Friday, November 25, 2011

Reaction: TileBars: Visualization of Term Distribution Information in Full Text Information Access

     Marti Hearst presents an interesting visualization for presenting boolean style search results on full text documents. The "TileBars" paradigm involves dividing up each document into subtopics called TextTiles. The boolean search is performed on each TextTile and a small graph is presented beside each search result that helps the user understand roughly how many subtopics a paper has, the frequency of the search terms across each subtopic, and the distribution of them across the paper. This enables the reader to see if their search terms were scattered throughout the paper, or concentrated in one or two subtopics. I'm curious if the algorithm includes the abstract as a 'subtopic'.

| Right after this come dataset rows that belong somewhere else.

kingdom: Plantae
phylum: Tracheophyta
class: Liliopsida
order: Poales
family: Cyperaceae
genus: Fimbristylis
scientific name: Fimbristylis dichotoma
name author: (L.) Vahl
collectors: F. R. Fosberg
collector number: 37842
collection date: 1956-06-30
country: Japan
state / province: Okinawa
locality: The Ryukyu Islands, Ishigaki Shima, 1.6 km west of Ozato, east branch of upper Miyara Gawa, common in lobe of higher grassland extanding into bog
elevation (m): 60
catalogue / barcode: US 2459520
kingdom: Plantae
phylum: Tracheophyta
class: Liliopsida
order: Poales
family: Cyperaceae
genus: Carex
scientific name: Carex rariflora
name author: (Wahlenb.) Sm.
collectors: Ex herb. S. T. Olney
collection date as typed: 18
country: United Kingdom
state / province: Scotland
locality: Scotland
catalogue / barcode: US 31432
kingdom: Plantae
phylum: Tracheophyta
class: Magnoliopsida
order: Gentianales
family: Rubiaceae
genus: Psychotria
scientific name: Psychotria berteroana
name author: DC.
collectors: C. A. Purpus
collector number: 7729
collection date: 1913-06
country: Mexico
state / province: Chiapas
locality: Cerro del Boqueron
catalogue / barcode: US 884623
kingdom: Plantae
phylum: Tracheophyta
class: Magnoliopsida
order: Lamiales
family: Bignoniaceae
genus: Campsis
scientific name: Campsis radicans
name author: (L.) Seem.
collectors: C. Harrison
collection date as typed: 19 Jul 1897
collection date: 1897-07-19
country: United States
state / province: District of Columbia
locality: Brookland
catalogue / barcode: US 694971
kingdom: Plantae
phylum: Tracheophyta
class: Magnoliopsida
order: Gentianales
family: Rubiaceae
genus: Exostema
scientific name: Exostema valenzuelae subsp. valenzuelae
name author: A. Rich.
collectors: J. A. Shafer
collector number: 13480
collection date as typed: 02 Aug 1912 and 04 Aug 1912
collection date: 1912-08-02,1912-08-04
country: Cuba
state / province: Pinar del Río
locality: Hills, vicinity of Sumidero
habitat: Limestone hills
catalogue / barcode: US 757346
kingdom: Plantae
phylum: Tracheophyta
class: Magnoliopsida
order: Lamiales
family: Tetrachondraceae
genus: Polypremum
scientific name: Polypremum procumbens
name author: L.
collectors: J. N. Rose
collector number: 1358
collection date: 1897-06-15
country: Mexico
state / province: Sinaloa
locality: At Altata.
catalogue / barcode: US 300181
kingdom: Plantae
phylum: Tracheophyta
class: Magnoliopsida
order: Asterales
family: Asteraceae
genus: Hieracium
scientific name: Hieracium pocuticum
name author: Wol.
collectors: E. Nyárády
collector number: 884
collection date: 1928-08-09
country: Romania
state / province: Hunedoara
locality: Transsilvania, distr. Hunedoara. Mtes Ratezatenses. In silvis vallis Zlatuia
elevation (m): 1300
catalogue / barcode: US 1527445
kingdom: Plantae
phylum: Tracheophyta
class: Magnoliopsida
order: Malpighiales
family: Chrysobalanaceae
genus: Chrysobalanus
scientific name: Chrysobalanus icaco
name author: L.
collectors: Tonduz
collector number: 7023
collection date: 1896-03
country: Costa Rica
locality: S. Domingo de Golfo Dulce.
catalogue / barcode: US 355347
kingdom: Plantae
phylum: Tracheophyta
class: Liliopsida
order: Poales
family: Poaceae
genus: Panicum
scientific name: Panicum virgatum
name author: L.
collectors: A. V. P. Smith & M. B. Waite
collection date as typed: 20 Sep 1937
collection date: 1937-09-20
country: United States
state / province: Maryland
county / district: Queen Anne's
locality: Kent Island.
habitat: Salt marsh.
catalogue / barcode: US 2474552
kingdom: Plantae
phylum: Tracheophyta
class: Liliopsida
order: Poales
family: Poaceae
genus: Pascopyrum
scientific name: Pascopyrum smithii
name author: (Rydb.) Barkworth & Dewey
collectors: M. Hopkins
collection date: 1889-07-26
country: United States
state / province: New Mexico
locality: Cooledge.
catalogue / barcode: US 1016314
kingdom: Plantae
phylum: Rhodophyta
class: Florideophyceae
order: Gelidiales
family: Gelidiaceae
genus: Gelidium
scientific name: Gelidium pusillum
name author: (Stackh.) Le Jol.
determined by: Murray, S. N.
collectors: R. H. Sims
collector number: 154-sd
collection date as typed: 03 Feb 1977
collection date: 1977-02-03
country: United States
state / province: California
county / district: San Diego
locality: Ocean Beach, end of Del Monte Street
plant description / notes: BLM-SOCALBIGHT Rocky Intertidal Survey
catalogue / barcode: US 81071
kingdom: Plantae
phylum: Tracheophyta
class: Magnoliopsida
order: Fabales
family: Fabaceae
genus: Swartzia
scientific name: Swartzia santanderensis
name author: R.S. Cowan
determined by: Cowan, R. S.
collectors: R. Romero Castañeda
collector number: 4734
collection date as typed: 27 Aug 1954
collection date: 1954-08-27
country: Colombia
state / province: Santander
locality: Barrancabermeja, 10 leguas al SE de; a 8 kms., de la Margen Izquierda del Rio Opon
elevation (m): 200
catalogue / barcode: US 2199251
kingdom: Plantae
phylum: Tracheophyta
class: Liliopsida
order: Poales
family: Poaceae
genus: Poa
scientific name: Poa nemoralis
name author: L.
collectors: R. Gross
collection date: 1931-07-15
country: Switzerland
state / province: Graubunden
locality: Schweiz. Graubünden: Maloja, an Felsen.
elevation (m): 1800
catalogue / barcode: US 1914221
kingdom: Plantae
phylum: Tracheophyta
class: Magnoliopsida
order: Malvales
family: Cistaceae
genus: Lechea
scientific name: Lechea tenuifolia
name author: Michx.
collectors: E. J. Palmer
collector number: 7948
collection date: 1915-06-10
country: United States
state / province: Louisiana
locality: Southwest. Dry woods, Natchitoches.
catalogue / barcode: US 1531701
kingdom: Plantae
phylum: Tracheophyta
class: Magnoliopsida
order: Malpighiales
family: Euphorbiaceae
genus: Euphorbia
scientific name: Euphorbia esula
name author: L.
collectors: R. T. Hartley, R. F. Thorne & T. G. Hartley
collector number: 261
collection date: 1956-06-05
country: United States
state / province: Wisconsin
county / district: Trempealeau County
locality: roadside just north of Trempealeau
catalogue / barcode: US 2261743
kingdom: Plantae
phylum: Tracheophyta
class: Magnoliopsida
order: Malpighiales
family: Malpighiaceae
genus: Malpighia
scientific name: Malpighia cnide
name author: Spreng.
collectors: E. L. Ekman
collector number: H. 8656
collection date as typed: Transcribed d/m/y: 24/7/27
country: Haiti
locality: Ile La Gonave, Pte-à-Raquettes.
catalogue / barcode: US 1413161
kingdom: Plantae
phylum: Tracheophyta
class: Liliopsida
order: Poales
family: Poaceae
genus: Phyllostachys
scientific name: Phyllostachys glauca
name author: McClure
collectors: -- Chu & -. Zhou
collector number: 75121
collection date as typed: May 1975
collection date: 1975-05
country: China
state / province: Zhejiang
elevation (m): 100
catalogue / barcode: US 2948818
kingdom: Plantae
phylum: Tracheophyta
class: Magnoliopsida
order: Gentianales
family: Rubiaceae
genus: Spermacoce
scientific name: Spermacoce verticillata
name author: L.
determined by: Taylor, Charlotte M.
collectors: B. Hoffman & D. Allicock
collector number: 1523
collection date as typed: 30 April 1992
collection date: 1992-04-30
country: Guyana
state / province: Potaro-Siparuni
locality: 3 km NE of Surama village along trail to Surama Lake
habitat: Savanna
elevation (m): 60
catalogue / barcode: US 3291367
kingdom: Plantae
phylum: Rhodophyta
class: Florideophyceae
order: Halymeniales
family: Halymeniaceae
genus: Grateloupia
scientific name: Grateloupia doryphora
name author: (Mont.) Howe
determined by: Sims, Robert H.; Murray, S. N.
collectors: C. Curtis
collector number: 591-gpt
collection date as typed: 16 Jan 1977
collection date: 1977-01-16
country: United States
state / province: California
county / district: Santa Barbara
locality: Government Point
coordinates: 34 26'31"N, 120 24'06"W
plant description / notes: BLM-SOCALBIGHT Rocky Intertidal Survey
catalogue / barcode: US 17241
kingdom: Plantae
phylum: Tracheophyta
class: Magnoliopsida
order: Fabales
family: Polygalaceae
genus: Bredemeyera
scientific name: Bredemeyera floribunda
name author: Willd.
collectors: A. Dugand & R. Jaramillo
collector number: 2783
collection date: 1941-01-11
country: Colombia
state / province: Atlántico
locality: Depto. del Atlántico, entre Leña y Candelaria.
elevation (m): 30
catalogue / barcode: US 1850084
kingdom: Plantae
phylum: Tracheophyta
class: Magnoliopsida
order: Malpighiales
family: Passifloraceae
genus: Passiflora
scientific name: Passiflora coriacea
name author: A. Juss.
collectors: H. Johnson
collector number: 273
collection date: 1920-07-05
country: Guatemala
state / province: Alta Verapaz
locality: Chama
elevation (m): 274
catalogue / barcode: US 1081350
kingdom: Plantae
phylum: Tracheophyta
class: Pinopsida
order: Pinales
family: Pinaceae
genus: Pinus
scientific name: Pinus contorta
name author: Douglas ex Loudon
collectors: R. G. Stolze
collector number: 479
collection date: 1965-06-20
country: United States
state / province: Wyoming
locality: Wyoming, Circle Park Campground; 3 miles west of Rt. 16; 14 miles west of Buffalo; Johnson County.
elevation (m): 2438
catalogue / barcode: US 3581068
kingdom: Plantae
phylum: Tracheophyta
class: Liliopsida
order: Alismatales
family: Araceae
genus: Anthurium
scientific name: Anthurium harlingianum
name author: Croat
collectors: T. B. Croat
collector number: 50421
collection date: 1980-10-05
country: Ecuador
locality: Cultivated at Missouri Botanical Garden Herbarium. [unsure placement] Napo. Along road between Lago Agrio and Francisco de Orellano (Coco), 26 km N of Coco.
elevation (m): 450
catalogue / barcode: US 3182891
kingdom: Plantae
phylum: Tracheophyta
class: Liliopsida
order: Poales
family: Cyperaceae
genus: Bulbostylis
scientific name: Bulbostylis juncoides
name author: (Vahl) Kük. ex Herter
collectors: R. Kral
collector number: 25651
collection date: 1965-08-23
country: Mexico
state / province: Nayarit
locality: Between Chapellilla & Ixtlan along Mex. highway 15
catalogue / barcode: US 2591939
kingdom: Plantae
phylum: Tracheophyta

     This visualization seems very useful for doing full text searches, such as for research. I don't see it being very useful for general web searches or having many other uses. I would be very interested in reading more about the author's TextTiling algorithm and how he evaluated it. To me that seems to be a very important aspect of the TileBar system and yet the author went into very little detail about it. He says it is "Serviceable" for TitleBars, but how did he come about that conclusion?
     I did find his analysis of the difference between the abstract of an article and its full text. Everything made sense and was intuitive, but I had never thought about the difference from a search perspective and so the simple analysis was refreshing.